Internal and Cardiovascular Medicine - Stroke Unit, University of Perugia, Perugia, Italy.
Internal and Cardiovascular Medicine - Stroke Unit, University of Perugia, Perugia, Italy.
Thromb Res. 2021 Apr;200:41-47. doi: 10.1016/j.thromres.2021.01.016. Epub 2021 Jan 26.
Venous thromboembolism (VTE) is a common complication after intracranial hemorrhage (ICH); the incidence has been reported to vary between 18% to 50% for deep vein thrombosis and between 0.5% to 5% for pulmonary embolism (PE). According to current clinical practice guidelines, patients with acute VTE should receive anticoagulant treatment for at least 3 months in the absence of contraindications. Anticoagulant treatment reduces mortality, prevents early recurrences and improves long-term outcome in patients with acute VTE. However, recent ICH is an absolute contraindication for anticoagulant treatment due to the potential increased risk of hematoma expansion or recurrent ICH. Hematoma expansion occurs in approximately a third of patients within 24 h following the diagnosis of a spontaneous ICH. The risk for recurrent ICH depends on patients' features as well as on the feature of index ICH. Limited evidence is available on the risks of therapeutic anticoagulation started shortly after ICH. Expert consensus around the introduction of therapeutic anticoagulation suggests delaying therapeutic anticoagulation for at least 2 weeks after spontaneous ICH, until the risk re-bleeding becomes acceptable.

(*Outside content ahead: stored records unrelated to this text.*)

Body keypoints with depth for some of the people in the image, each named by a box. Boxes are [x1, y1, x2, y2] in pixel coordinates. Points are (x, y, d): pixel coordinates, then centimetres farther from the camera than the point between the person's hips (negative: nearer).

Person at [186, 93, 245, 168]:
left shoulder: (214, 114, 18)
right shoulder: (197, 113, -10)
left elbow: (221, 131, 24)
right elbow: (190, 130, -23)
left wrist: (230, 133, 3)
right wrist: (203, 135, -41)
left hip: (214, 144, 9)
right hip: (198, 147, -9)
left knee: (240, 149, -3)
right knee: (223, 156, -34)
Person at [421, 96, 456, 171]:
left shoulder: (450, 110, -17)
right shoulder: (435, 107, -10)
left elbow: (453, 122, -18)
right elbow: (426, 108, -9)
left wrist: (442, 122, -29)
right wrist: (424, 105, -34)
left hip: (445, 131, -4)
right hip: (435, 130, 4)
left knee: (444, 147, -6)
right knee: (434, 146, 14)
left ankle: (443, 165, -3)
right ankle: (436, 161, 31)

Vena cava filters should be inserted to reduce the risk for (non) fatal PE until therapeutic anticoagulation can be started; antithrombotic prophylaxis should be started as soon as possible to avoid recurrent VTE after vena cava filter insertion. For patients presenting PE with hemodynamic compromise, percutaneous embolectomy should be considered. Most patients will be able to receive anticoagulant treatment within 4 weeks following spontaneous ICH; direct oral anticoagulants are probably the treatment of choice for those ICH patients tolerating anticoagulant treatment.

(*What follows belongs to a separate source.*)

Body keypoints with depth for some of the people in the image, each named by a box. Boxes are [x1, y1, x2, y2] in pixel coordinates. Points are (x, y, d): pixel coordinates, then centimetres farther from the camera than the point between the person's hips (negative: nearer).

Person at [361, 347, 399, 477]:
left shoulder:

静脉血栓栓塞症(VTE)是颅内出血(ICH)后的常见并发症;深静脉血栓形成的发生率为 18%至 50%,肺栓塞(PE)的发生率为 0.5%至 5%。根据当前的临床实践指南,在没有禁忌症的情况下,急性 VTE 患者应接受至少 3 个月的抗凝治疗。抗凝治疗可降低死亡率,预防早期复发,并改善急性 VTE 患者的长期预后。然而,最近的 ICH 是抗凝治疗的绝对禁忌症,因为血肿扩大或再次发生 ICH 的风险增加。自发性 ICH 诊断后约有三分之一的患者在 24 小时内发生血肿扩大。再次发生 ICH 的风险取决于患者的特征以及指数 ICH 的特征。关于 ICH 后不久开始治疗性抗凝的风险,目前只有有限的证据。关于引入治疗性抗凝的专家共识建议,自发性 ICH 后至少 2 周延迟开始治疗性抗凝,直到再次出血的风险可接受为止。应插入腔静脉滤器以降低(非)致命性 PE 的风险,直到可以开始治疗性抗凝;应尽快开始抗血栓预防,以避免腔静脉滤器插入后再次发生 VTE。对于出现血流动力学不稳定的 PE 患者,应考虑经皮血栓切除术。大多数患者在自发性 ICH 后 4 周内能够接受抗凝治疗;对于能够耐受抗凝治疗的 ICH 患者,直接口服抗凝剂可能是首选治疗方法。